Accreditamento e obbligo di rapporto di lavoro regolato da CCNL: dubbi di costituzionalità
È legittimo obbligare le strutture sanitarie private accreditate ad impiegare per i servizi alla persona personale sanitario che abbia con la struttura un rapporto di lavoro di dipendenza regolato dal Contratto collettivo nazionale di lavoro (CCNL) sottoscritto dalle associazioni maggiormente rappresentative nel settore sanitario?
Un tale obbligo è attualmente previso da una norma della Regione Lazio (art. 9, Legge di stabilità regionale 28 dicembre 2018, n. 13) con riferimento alla quale il Consiglio di Stato, nell’ambito di un giudizio relativo a una circolare applicativa, ha sollevato la questione di legittimità costituzionale.
In attesa che si pronunci la Corte costituzionale, risulta particolarmente interessante l’ordinanza di rimessione, che si confronta con la delicata tematica del bilanciamento tra la tutela del lavoro e la tutela dell’iniziativa privata.
Il Consiglio di Stato richiama sul punto la giurisprudenza sulla clausola sociale e l’obbligo di riassorbimento dei lavoratori da parte dell’impresa aggiudicataria subentrante, oltre che il rapporto fra l’art. 1 Cost. e i vari diritti costituzionali che da esso discendono e l’art. 41 Cost., che stabilisce la libertà dell’iniziativa economica privata, pur condizionandola a che essa non si svolga in contrasto con l’utilità sociale o a danno della sicurezza, della libertà o della dignità umana.
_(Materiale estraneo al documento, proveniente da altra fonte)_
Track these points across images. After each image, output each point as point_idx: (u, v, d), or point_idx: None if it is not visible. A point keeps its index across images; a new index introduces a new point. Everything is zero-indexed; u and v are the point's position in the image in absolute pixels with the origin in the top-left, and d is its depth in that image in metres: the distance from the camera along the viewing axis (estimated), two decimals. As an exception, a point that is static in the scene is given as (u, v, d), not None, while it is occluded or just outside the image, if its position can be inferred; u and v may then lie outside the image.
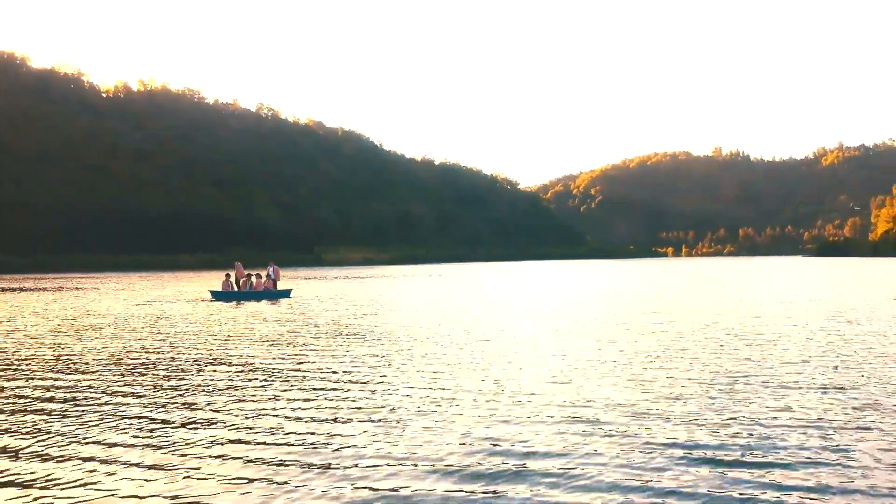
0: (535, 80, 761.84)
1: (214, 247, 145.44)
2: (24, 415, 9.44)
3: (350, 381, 11.52)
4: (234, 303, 30.67)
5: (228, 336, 18.13)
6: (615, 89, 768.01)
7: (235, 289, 34.00)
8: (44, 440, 8.19)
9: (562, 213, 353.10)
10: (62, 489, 6.58)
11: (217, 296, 32.74)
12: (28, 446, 7.97)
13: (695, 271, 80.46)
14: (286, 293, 34.73)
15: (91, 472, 7.03)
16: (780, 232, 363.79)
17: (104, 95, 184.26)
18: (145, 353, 15.10)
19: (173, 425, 8.79)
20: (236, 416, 9.22)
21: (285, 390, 10.87)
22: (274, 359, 14.09)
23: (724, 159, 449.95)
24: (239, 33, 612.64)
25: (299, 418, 9.03)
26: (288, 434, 8.30)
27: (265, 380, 11.76)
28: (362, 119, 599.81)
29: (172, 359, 14.22)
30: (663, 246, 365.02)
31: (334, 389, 10.86)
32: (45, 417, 9.29)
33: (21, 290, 47.31)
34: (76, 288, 48.17)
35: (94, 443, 8.05)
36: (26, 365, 13.71)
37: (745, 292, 35.48)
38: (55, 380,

Il Collegio non ritiene, invece, che la questione attenga al profilo della concorrenza tra operatori – e dunque alla competenza legislativa statale in materia di concorrenza – alla luce della natura di mercato ‘regolato’ dell’accreditamento sanitario, in cui l’attività del privato è conseguenza della pianificazione pubblica.
Piuttosto, l’ordinanza considera rilevanti l’art. 3 Cost e i criteri di adeguatezza e di proporzionalità, quali regole generali valide anche per il legislatore e solleva alcuni dubbi circa l’adeguatezza della misura prescelta dal legislatore regionale rispetto allo scopo dichiarato di tutela della salute.
Secondo il Consiglio di Stato, la natura dei contratti stipulati con il personale delle strutture sanitarie non apparirebbe essere in stretta connessione con la finalità di garanzia della qualità del servizio, dovendo piuttosto tale qualità essere garantita mediante un’adeguata regolazione delle modalità del servizio, come ad esempio la continuità del suo svolgimento o la professionalità degli operatori. Sul punto, la Sezione richiama un proprio precedente in materia di clausola sociale, in cui si affermava che “la correlazione tra rapporto subordinato (che, peraltro, potrebbe essere anche a tempo determinato) e qualità della prestazione sociosanitaria è un dato non dimostrato e certamente opinabile” (Cons. Stato, Sez. III, sent. n. 5049/2020).
Tale ultima considerazione appare controintuitiva a chi scrive, ma nel complesso le questioni sollevate dall’ordinanza sono di sicuro interesse ed anche di indubbia rilevanza pratica per le strutture sanitarie accreditate o che aspirano all’accreditamento nella Regione Lazio.